| Extract |
Content starts
5 Mixed models
Let’s violate another regression assumption, independence. While this is usually thought of in the repeated measurements setting, it is not exclusive to that. For example,
- Repeated measures: You’re conducting a trial on individuals who undergo an intervention. You generate a survey, and have the participants fill out a copy when the intervention begins, 30 days into the intervention, and 1 year after the intervention. If we have a single outcome measure of interest from this survey, we have three measurements for person. These values are not independent; it’s reasonable to think that your measurements are more related to each other than any of mine.
- Non-repeated measures: You conduct door-to-door sampling of individuals in households, asking about food habits. You collect information on each individual in the house, and want to use individuals as the unit of analysis. It’s likely that two individuals in the same house will have similar food patterns, as opposed to two individuals from different houses.
To address the lack of dependence, we will move from normal regression (linear or otherwise) into a mixed models framework, which accounts for this dependence structure. It does this (at the most basic level) by allowing each [individual from the intervention example, household from the door-to-door example] to have its own intercept which we do not estimate.
For this chapter, we’ll turn away from the “auto” data set and instead use a sample of the “National Longitudinal Survey” contained in Stata:
webuse nlswork, clear
. of Young Women, 14-24 years old in 1968) (National Longitudinal Survey
This data is a survey taken from 1968-1988, and this specific sample of the data is salary information for women. We have repeated measures in the sense that we have yearly data for women, so each woman can have up to 20 data points.
5.1 Terminology
There are several different names for mixed models which you might encounter, that all fit essentially the same model:
- Mixed model
- Mixed Effects regression/model
- Multilevel regression/model
- Hierarchical regression/model (specifically HLM, hierarchical linear model)
The hierarchical/multilevel variations require thinking about the levels of the data and involves “nesting”, where one variable only occurs within another, e.g. family members nested in a household. The most canonical example of this is students in classrooms, we could have
- Level 1: The lowest level, the students.
- Level 2: Classroom or teacher (this could also be two separate levels of classrooms inside teacher)
Content ends
| Listed records |
Content starts
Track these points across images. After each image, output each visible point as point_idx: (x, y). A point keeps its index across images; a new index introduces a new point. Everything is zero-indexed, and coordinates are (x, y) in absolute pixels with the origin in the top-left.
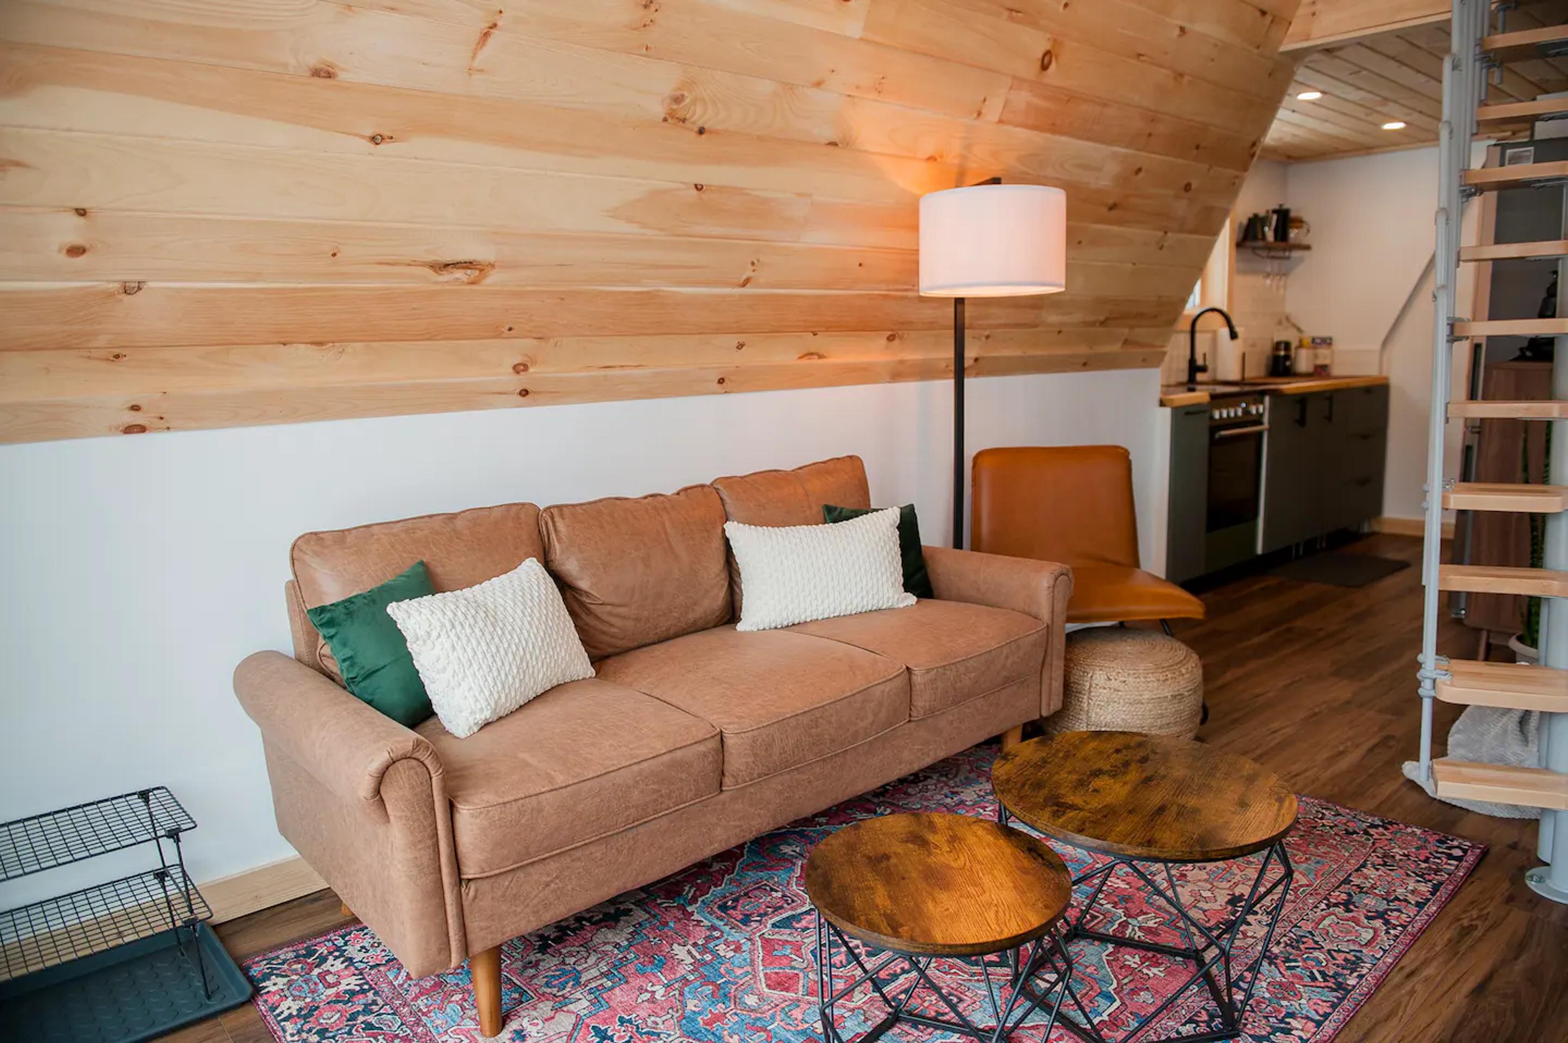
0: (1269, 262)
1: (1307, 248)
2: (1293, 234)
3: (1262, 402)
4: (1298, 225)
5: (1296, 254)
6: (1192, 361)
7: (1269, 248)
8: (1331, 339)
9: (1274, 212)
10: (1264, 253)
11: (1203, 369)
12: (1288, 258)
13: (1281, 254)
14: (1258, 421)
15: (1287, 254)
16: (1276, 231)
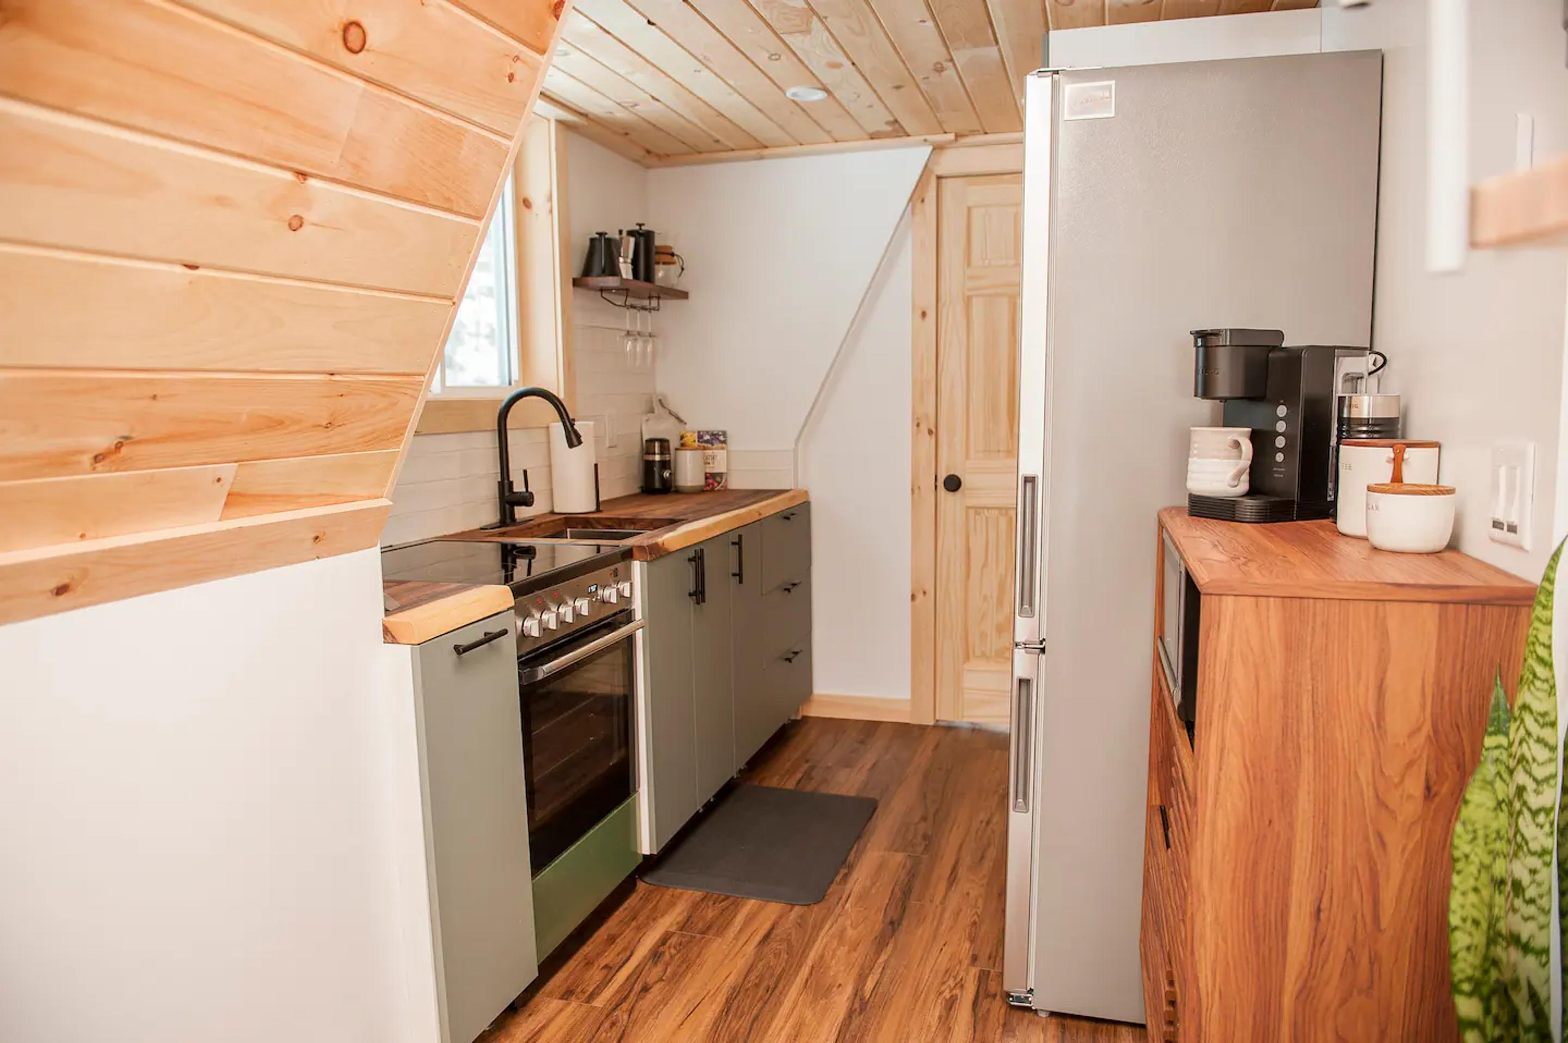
0: (629, 313)
1: (684, 295)
2: (660, 272)
3: (628, 578)
4: (668, 258)
5: (669, 305)
6: (505, 484)
7: (625, 290)
8: (724, 434)
9: (631, 233)
10: (620, 300)
11: (527, 500)
12: (657, 309)
13: (646, 303)
14: (627, 616)
15: (654, 303)
16: (635, 262)
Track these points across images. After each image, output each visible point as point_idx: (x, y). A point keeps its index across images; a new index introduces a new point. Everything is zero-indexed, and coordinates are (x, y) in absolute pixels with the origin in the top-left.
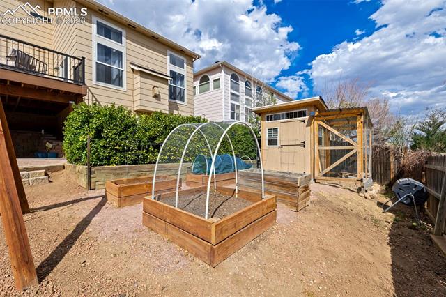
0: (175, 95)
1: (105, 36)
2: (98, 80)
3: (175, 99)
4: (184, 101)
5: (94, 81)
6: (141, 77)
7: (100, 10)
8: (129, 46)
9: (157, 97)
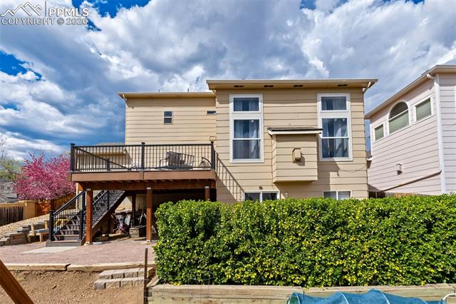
0: (331, 151)
1: (243, 110)
2: (235, 157)
3: (332, 156)
4: (347, 156)
5: (231, 160)
6: (277, 141)
7: (236, 86)
8: (267, 110)
9: (299, 161)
Content ends
| Exercises to complete |
A – Answer these about the mixed models chapter:
(i) Over what span of years was the National Longitudinal Survey taken?
(ii) In the classroom example, what makes up Level 1?
(iii) Which data set does the chapter turn away from?
B – Please write out the stretch of the mixed models chapter from "To address the" through "do not estimate.".
The entries play no part in this work.

| Response list |
A –
(i) 1968-1988
(ii) The students
(iii) The "auto" data set

B –
To address the lack of dependence, we will move from normal regression (linear or otherwise) into a mixed models framework, which accounts for this dependence structure. It does this (at the most basic level) by allowing each [individual from the intervention example, household from the door-to-door example] to have its own intercept which we do not estimate.